• SOURCE MATERIAL:

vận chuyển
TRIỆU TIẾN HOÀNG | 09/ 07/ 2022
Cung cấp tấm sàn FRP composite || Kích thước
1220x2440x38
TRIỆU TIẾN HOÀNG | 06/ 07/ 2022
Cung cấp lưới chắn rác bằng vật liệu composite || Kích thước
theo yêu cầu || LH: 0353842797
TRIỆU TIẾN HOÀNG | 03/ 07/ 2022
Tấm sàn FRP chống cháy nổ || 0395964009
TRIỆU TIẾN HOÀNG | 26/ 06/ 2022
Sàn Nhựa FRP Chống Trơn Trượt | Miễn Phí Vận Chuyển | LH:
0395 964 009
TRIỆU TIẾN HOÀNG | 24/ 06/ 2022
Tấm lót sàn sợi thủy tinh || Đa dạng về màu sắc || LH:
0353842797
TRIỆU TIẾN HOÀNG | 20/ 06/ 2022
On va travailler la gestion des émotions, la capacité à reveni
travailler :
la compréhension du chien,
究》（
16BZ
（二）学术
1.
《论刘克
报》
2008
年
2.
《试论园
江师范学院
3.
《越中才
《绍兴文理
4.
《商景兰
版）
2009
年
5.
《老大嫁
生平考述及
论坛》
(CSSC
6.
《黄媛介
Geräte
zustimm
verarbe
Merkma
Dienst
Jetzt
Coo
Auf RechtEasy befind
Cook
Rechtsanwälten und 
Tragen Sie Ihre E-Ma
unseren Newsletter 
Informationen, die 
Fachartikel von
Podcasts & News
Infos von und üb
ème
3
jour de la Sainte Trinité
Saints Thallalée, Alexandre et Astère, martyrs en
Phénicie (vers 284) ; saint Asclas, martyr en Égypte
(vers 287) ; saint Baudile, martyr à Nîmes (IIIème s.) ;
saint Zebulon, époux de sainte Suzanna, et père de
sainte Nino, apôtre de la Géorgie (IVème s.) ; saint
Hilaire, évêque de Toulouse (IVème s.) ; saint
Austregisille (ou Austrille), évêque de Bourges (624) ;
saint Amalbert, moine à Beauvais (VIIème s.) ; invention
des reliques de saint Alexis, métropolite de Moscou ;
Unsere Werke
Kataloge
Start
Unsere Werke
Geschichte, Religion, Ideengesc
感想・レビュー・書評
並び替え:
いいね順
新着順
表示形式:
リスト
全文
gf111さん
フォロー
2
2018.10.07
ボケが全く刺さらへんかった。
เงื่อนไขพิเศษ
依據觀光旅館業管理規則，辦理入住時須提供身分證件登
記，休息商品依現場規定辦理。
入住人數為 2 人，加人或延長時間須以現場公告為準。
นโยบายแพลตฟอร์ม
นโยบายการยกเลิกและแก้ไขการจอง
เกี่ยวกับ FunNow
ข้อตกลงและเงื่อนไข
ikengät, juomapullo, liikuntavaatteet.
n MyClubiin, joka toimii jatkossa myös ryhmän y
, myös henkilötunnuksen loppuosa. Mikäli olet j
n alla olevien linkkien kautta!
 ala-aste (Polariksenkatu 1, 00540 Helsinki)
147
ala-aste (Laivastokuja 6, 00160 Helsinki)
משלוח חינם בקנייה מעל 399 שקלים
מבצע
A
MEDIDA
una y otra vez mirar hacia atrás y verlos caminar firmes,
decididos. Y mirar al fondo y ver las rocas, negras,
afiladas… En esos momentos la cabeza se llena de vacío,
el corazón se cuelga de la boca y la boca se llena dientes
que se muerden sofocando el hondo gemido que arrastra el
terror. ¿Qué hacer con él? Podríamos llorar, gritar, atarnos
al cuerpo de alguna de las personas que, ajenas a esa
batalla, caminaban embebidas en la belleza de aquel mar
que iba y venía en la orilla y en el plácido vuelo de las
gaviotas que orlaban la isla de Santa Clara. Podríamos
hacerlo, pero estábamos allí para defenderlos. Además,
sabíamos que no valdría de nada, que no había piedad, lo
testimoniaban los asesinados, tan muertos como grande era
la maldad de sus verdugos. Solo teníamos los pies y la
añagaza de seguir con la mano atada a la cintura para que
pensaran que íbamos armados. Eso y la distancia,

• BRIEF:
Rewrite everything from the start of the data down to the line containing "TRIỆU TIẾN HOÀNG | 03/ 07/ 2022", swapping "Kích thước" for "Kích cỡ" and changing nothing else.

• WRITTEN SOLUTION:
vận chuyển
TRIỆU TIẾN HOÀNG | 09/ 07/ 2022
Cung cấp tấm sàn FRP composite || Kích cỡ
1220x2440x38
TRIỆU TIẾN HOÀNG | 06/ 07/ 2022
Cung cấp lưới chắn rác bằng vật liệu composite || Kích cỡ
theo yêu cầu || LH: 0353842797
TRIỆU TIẾN HOÀNG | 03/ 07/ 2022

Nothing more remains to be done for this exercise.